Task details: From the first line to the last, restate the data word for word.

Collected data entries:
────
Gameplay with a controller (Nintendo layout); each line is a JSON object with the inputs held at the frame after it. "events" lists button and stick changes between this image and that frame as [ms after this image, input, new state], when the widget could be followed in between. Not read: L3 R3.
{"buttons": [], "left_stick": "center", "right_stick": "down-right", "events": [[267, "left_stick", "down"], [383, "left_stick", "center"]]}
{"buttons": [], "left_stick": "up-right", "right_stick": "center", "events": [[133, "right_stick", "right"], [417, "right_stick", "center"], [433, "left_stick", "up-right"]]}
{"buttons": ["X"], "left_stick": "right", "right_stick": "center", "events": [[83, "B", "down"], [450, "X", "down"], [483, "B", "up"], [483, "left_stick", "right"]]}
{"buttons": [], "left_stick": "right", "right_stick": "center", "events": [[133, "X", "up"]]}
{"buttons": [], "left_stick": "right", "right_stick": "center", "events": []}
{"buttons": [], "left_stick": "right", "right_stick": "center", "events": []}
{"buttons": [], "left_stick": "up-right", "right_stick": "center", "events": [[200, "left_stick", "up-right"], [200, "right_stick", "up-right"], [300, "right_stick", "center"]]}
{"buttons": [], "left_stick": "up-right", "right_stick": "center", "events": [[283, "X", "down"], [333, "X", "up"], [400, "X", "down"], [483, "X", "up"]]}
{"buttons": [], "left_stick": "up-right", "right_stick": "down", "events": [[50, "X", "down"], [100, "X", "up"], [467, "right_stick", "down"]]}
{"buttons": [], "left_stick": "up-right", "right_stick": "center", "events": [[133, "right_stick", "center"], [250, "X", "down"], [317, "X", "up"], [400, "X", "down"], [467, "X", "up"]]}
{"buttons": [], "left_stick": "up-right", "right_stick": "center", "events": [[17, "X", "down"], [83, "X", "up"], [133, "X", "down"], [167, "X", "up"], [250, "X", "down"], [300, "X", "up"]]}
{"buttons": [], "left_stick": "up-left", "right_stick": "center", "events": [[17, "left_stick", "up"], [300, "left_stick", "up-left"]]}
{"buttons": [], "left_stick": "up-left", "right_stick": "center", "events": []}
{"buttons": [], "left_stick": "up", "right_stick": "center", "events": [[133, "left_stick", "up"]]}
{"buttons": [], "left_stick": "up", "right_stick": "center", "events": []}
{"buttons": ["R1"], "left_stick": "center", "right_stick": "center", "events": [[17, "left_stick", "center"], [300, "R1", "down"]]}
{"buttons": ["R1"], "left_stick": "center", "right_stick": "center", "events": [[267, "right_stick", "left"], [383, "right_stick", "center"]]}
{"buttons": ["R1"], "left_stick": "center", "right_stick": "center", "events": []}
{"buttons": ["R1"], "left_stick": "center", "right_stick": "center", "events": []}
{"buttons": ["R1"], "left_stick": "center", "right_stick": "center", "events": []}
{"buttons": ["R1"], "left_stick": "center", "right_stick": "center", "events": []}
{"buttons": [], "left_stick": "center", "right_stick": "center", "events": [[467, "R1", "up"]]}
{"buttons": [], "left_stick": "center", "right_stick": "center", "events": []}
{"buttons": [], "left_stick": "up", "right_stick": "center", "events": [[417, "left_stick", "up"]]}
────
Task output:
Gameplay with a controller (Nintendo layout); each line is a JSON object with the inputs held at the frame after it. "events" lists button and stick changes between this image and that frame as [ms after this image, input, new state], when the widget could be followed in between. Not read: L3 R3.
{"buttons": [], "left_stick": "center", "right_stick": "down-right", "events": [[267, "left_stick", "down"], [383, "left_stick", "center"]]}
{"buttons": [], "left_stick": "up-right", "right_stick": "center", "events": [[133, "right_stick", "right"], [417, "right_stick", "center"], [433, "left_stick", "up-right"]]}
{"buttons": ["X"], "left_stick": "right", "right_stick": "center", "events": [[83, "B", "down"], [450, "X", "down"], [483, "B", "up"], [483, "left_stick", "right"]]}
{"buttons": [], "left_stick": "right", "right_stick": "center", "events": [[133, "X", "up"]]}
{"buttons": [], "left_stick": "right", "right_stick": "center", "events": []}
{"buttons": [], "left_stick": "right", "right_stick": "center", "events": []}
{"buttons": [], "left_stick": "up-right", "right_stick": "center", "events": [[200, "left_stick", "up-right"], [200, "right_stick", "up-right"], [300, "right_stick", "center"]]}
{"buttons": [], "left_stick": "up-right", "right_stick": "center", "events": [[283, "X", "down"], [333, "X", "up"], [400, "X", "down"], [483, "X", "up"]]}
{"buttons": [], "left_stick": "up-right", "right_stick": "down", "events": [[50, "X", "down"], [100, "X", "up"], [467, "right_stick", "down"]]}
{"buttons": [], "left_stick": "up-right", "right_stick": "center", "events": [[133, "right_stick", "center"], [250, "X", "down"], [317, "X", "up"], [400, "X", "down"], [467, "X", "up"]]}
{"buttons": [], "left_stick": "up-right", "right_stick": "center", "events": [[17, "X", "down"], [83, "X", "up"], [133, "X", "down"], [167, "X", "up"], [250, "X", "down"], [300, "X", "up"]]}
{"buttons": [], "left_stick": "up-left", "right_stick": "center", "events": [[17, "left_stick", "up"], [300, "left_stick", "up-left"]]}
{"buttons": [], "left_stick": "up-left", "right_stick": "center", "events": []}
{"buttons": [], "left_stick": "up", "right_stick": "center", "events": [[133, "left_stick", "up"]]}
{"buttons": [], "left_stick": "up", "right_stick": "center", "events": []}
{"buttons": ["R1"], "left_stick": "center", "right_stick": "center", "events": [[17, "left_stick", "center"], [300, "R1", "down"]]}
{"buttons": ["R1"], "left_stick": "center", "right_stick": "center", "events": [[267, "right_stick", "left"], [383, "right_stick", "center"]]}
{"buttons": ["R1"], "left_stick": "center", "right_stick": "center", "events": []}
{"buttons": ["R1"], "left_stick": "center", "right_stick": "center", "events": []}
{"buttons": ["R1"], "left_stick": "center", "right_stick": "center", "events": []}
{"buttons": ["R1"], "left_stick": "center", "right_stick": "center", "events": []}
{"buttons": [], "left_stick": "center", "right_stick": "center", "events": [[467, "R1", "up"]]}
{"buttons": [], "left_stick": "center", "right_stick": "center", "events": []}
{"buttons": [], "left_stick": "up", "right_stick": "center", "events": [[417, "left_stick", "up"]]}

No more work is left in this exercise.